Task requirements: Do any lines in the data below contain "LIST"? If so, copy every one of them.

(Data entries)
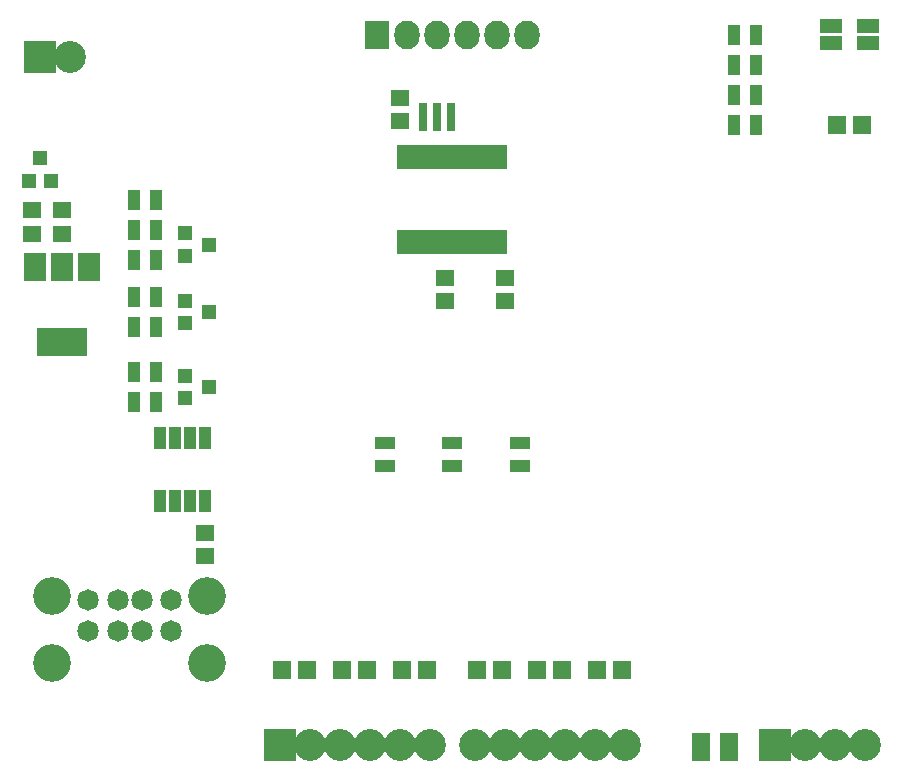
<source format=gts>
G04 #@! TF.FileFunction,Soldermask,Top*
%FSLAX46Y46*%
G04 Gerber Fmt 4.6, Leading zero omitted, Abs format (unit mm)*
G04 Created by KiCad (PCBNEW 4.0.7) date Sun Dec 10 04:28:40 2017*
%MOMM*%
%LPD*%
G01*
G04 APERTURE LIST*
%ADD10C,0.127000*%
%ADD11C,2.700000*%
%ADD12R,2.700000X2.700000*%
%ADD13R,1.650000X1.400000*%
%ADD14R,1.900000X1.300000*%
%ADD15R,2.127200X2.432000*%
%ADD16O,2.127200X2.432000*%
%ADD17R,1.000000X1.950000*%
%ADD18R,0.800000X2.400000*%
%ADD19R,1.200100X1.200100*%
%ADD20R,1.598880X1.598880*%
%ADD21R,0.850000X2.150000*%
%ADD22R,1.300000X1.200000*%
%ADD23R,1.700000X1.100000*%
%ADD24R,1.100000X1.700000*%
%ADD25R,4.200000X2.400000*%
%ADD26R,1.900000X2.400000*%
%ADD27C,1.820000*%
%ADD28C,3.200000*%
%ADD29R,1.540000X2.430000*%
G04 APERTURE END LIST*
D10*
D11*
X49530000Y7155000D03*
X44450000Y7155000D03*
X41910000Y7155000D03*
X46990000Y7155000D03*
X52070000Y7155000D03*
X54610000Y7155000D03*
X38100000Y7155000D03*
X35560000Y7155000D03*
X33020000Y7155000D03*
X30480000Y7155000D03*
X27940000Y7155000D03*
D12*
X25400000Y7155000D03*
X25400000Y7155000D03*
D11*
X27940000Y7155000D03*
X30480000Y7155000D03*
X33020000Y7155000D03*
X35560000Y7155000D03*
X38100000Y7155000D03*
D13*
X44450000Y46720000D03*
X44450000Y44720000D03*
X35560000Y59960000D03*
X35560000Y61960000D03*
X39370000Y46720000D03*
X39370000Y44720000D03*
X19050000Y25130000D03*
X19050000Y23130000D03*
D14*
X75210000Y66560000D03*
X75210000Y68060000D03*
X72110000Y68060000D03*
X72110000Y66560000D03*
D15*
X33655000Y67310000D03*
D16*
X36195000Y67310000D03*
X38735000Y67310000D03*
X41275000Y67310000D03*
X43815000Y67310000D03*
X46355000Y67310000D03*
D17*
X19050000Y33180000D03*
X17780000Y33180000D03*
X16510000Y33180000D03*
X15240000Y33180000D03*
X15240000Y27780000D03*
X16510000Y27780000D03*
X17780000Y27780000D03*
X19050000Y27780000D03*
D18*
X38735000Y60325000D03*
X39935000Y60325000D03*
X37535000Y60325000D03*
D19*
X4130000Y54879240D03*
X6030000Y54879240D03*
X5080000Y56878220D03*
D20*
X52290980Y13505000D03*
X54389020Y13505000D03*
X47210980Y13505000D03*
X49309020Y13505000D03*
X42130980Y13505000D03*
X44229020Y13505000D03*
X35780980Y13505000D03*
X37879020Y13505000D03*
X30700980Y13505000D03*
X32799020Y13505000D03*
X25620980Y13505000D03*
X27719020Y13505000D03*
X72610980Y59690000D03*
X74709020Y59690000D03*
D13*
X4445000Y50435000D03*
X4445000Y52435000D03*
X6985000Y50435000D03*
X6985000Y52435000D03*
D21*
X44230000Y56940000D03*
X43580000Y56940000D03*
X42930000Y56940000D03*
X42280000Y56940000D03*
X41630000Y56940000D03*
X40980000Y56940000D03*
X40330000Y56940000D03*
X39680000Y56940000D03*
X39030000Y56940000D03*
X38380000Y56940000D03*
X37730000Y56940000D03*
X37080000Y56940000D03*
X36430000Y56940000D03*
X35780000Y56940000D03*
X35780000Y49740000D03*
X36430000Y49740000D03*
X37080000Y49740000D03*
X37730000Y49740000D03*
X38380000Y49740000D03*
X39030000Y49740000D03*
X39680000Y49740000D03*
X40330000Y49740000D03*
X40980000Y49740000D03*
X41630000Y49740000D03*
X42280000Y49740000D03*
X42930000Y49740000D03*
X43580000Y49740000D03*
X44230000Y49740000D03*
D22*
X17415000Y44765000D03*
X17415000Y42865000D03*
X19415000Y43815000D03*
X17415000Y38415000D03*
X17415000Y36515000D03*
X19415000Y37465000D03*
X17415000Y50480000D03*
X17415000Y48580000D03*
X19415000Y49530000D03*
D23*
X34290000Y32700000D03*
X34290000Y30800000D03*
X40005000Y32700000D03*
X40005000Y30800000D03*
X45720000Y32700000D03*
X45720000Y30800000D03*
D24*
X65720000Y67310000D03*
X63820000Y67310000D03*
X65720000Y64770000D03*
X63820000Y64770000D03*
X65720000Y62230000D03*
X63820000Y62230000D03*
X63820000Y59690000D03*
X65720000Y59690000D03*
X14920000Y53340000D03*
X13020000Y53340000D03*
X14920000Y50800000D03*
X13020000Y50800000D03*
X13020000Y48260000D03*
X14920000Y48260000D03*
X13020000Y45085000D03*
X14920000Y45085000D03*
X13020000Y38735000D03*
X14920000Y38735000D03*
X13020000Y42545000D03*
X14920000Y42545000D03*
X13020000Y36195000D03*
X14920000Y36195000D03*
D25*
X6985000Y41300000D03*
D26*
X6985000Y47600000D03*
X4685000Y47600000D03*
X9285000Y47600000D03*
D12*
X5080000Y65405000D03*
D11*
X7620000Y65405000D03*
D12*
X67310000Y7155000D03*
D11*
X69850000Y7155000D03*
X72390000Y7155000D03*
X74930000Y7155000D03*
D27*
X9200000Y19440005D03*
X11700000Y19440005D03*
X13700000Y19440005D03*
X16200000Y19440005D03*
X9200000Y16820005D03*
X11700000Y16820005D03*
X13700000Y16820005D03*
X16200000Y16820005D03*
D28*
X19270000Y14110005D03*
X19270000Y19790005D03*
X6130000Y19790005D03*
X6130000Y14110005D03*
D29*
X61030000Y6985000D03*
X63430000Y6985000D03*
M02*

</source>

Solution to the exercise:
G04 APERTURE LIST*
G04 APERTURE END LIST*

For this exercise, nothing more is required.